Create untidy dataset

query <- 'select * from flights'
con <- dbConnect(MySQL(), user = 'guest_user', password = 'datascience', dbname = 'airports', host = 'localhost')
untidy <- dbGetQuery(con, query)

Begin Cleaning

pander(head(untidy))
airline status los_angeles phoenix san_diego san_francisco seattle
Alaska on time 497 221 212 503 1841
delayed 62 12 20 102 305
AM West on time 694 4840 383 320 201
delayed 117 415 65 129 61
rows <- nrow(untidy)
untidy$status <-  untidy$status %>% lapply(function (x) str_replace_all(x,' ', '_'))
#We want the statuses to make better column names, so they can be referenced with the "$" operator or used in a relational DB

for (i in seq (2,rows,2)){
  untidy[i,1] <- untidy[i-1,1]
}
#The airline only appears as a header.  All the null columns beneath are assumed to be the same airline.  This is common when data is displayed, but not good for storing data.

Transpose data

We want the dataframe to conform to the tidy format, so the airport and count become variables, while locations become rows.

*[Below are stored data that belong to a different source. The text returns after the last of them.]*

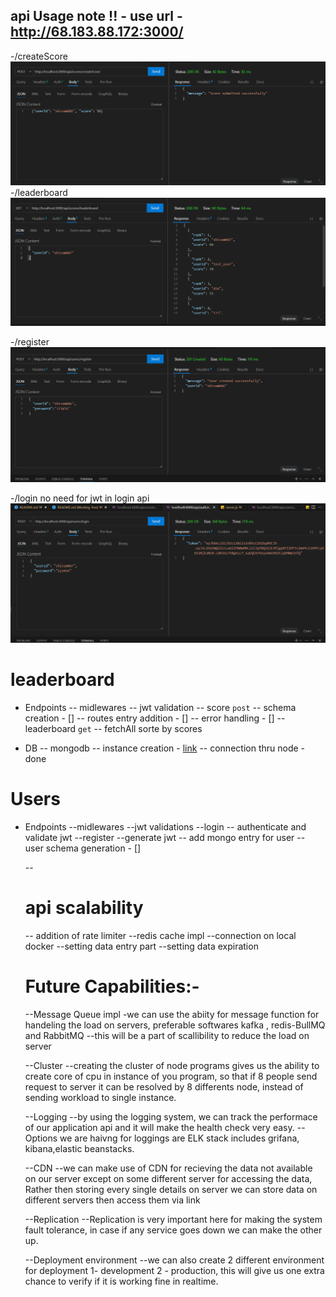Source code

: ## api Usage note !! - use url - http://68.183.88.172:3000/

-/createScore
![alt text](image-3.png)
-/leaderboard
![alt text](image.png)

-/register
![alt text](image-2.png)

-/login no need for jwt in login api
![alt text](image-1.png)

# leaderboard

- Endpoints
  -- midlewares
  -- jwt validation
  -- score `post`
  -- schema creation - []
  -- routes entry addition - []
  -- error handling - []
  -- leaderboard `get`
  -- fetchAll sorte by scores

- DB
  -- mongodb
  -- instance creation - [link]()
  -- connection thru node - done

# Users

- Endpoints
  --midlewares
  --jwt validations
  --login
  -- authenticate and validate jwt
  --register
  --generate jwt
  -- add mongo entry for user
  -- user schema generation - []

  --

  # api scalability

  -- addition of rate limiter
  --redis cache impl
  --connection on local docker
  --setting data entry part
  --setting data expiration

  # Future Capabilities:-

  --Message Queue impl
  -we can use the abiity for message function for handeling the load on servers, preferable softwares kafka , redis-BullMQ and RabbitMQ
  --this will be a part of scallibility to reduce the load on server

  --Cluster
  --creating the cluster of node programs gives us the ability to create core of cpu in instance of you program, so that if 8 people send request to server it can be resolved by 8 differents node, instead of sending workload to single instance.

  --Logging
  --by using the logging system, we can track the performace of our application api and it will make the health check very easy.
  --Options we are haivng for loggings are ELK stack includes grifana, kibana,elastic beanstacks.

  --CDN
  --we can make use of CDN for recieving the data not available on our server except on some different server for accessing the data, Rather then storing every single details on server we can store data on different servers then access them via link

  --Replication
  --Replication is very important here for making the system fault tolerance, in case if any service goes down we can make the other up.

  --Deployment environment
  --we can also create 2 different environment for deployment 1- development 2 - production, this will give us one extra chance to verify if it is working fine in realtime.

We also split the status column into separate variables, as the count of on time and delayed represent different quantities. Finally, we want to create variables for total flights and ratio delayed for further analysis

tidier <- untidy %>% gather( 'Location', 'count', 3:7) %>% spread('status', 'count')
tidier$Location <-  tidier$Location %>% lapply( function (x) str_to_title(str_replace_all(x,'_', ' '))) %>% unlist()
#this no longer needs to be one word and can be propcased
tidy <- tidier %>% mutate(total_flights = delayed + on_time) %>% mutate (ratio_delayed = delayed/total_flights)

pander(tidy)
airline Location on_time delayed total_flights ratio_delayed
Alaska Los Angeles 497 62 559 0.1109
Alaska Phoenix 221 12 233 0.0515
Alaska San Diego 212 20 232 0.08621
Alaska San Francisco 503 102 605 0.1686
Alaska Seattle 1841 305 2146 0.1421
AM West Los Angeles 694 117 811 0.1443
AM West Phoenix 4840 415 5255 0.07897
AM West San Diego 383 65 448 0.1451
AM West San Francisco 320 129 449 0.2873
AM West Seattle 201 61 262 0.2328

Exploratory analysis

by_airline <- tidy %>% group_by(airline) %>% 
  summarize(total_delayed = sum(delayed), total_flights = sum(total_flights), ratio = sum(delayed)/sum(total_flights))
#Compare the overal ratios

pander(data.frame(by_airline))
airline total_delayed total_flights ratio
Alaska 501 3775 0.1327
AM West 787 7225 0.1089
#pander did not work with the tibble and in my opinion looks better than htmlTable

ggplot(tidy) + geom_bar(mapping = aes(x = Location, y = ratio_delayed, fill = airline), stat = "identity") +
   labs( title = "Delay Ratio by Location", y = "Proportion Delayed")

#compare the ratios by airport

ggplot(tidy) + geom_bar(mapping = aes(x = Location, y = ratio_delayed, fill = airline), stat = "identity", 
      position ="fill") + labs( title = "Relative Delay Ratios", y = "Proportion Delayed")

#the same chart as above, but with the ratio_delayed normalized.  Can be used to see if there is a difference in delay

Statistical tests

We want to prove there is a statistically signficant difference in delay activity between airlines

t.test(tidy[tidy$airline == 'AM West', "ratio_delayed"], tidy[tidy$airline == 'Alaska', "ratio_delayed"], paired = TRUE)
## 
##  Paired t-test
## 
## data:  tidy[tidy$airline == "AM West", "ratio_delayed"] and tidy[tidy$airline == "Alaska", "ratio_delayed"]
## t = 3.8037, df = 4, p-value = 0.01904
## alternative hypothesis: true difference in means is not equal to 0
## 95 percent confidence interval:
##  0.01777701 0.11386950
## sample estimates:
## mean of the differences 
##              0.06582325
by_airline %>% select(2:3) %>% chisq.test()
## 
##  Pearson's Chi-squared test with Yates' continuity correction
## 
## data:  .
## X-squared = 10.456, df = 1, p-value = 0.001223

Both indicate a differance at a .05 level of significance. The chi squared test is has much more statistical power because it differentiates between many observations and few observations. For instance, the T test does not differentiate between 1 delay in 4 flights and 2500 delays in 10,000 flights. This can be seen through the much high p value with this data.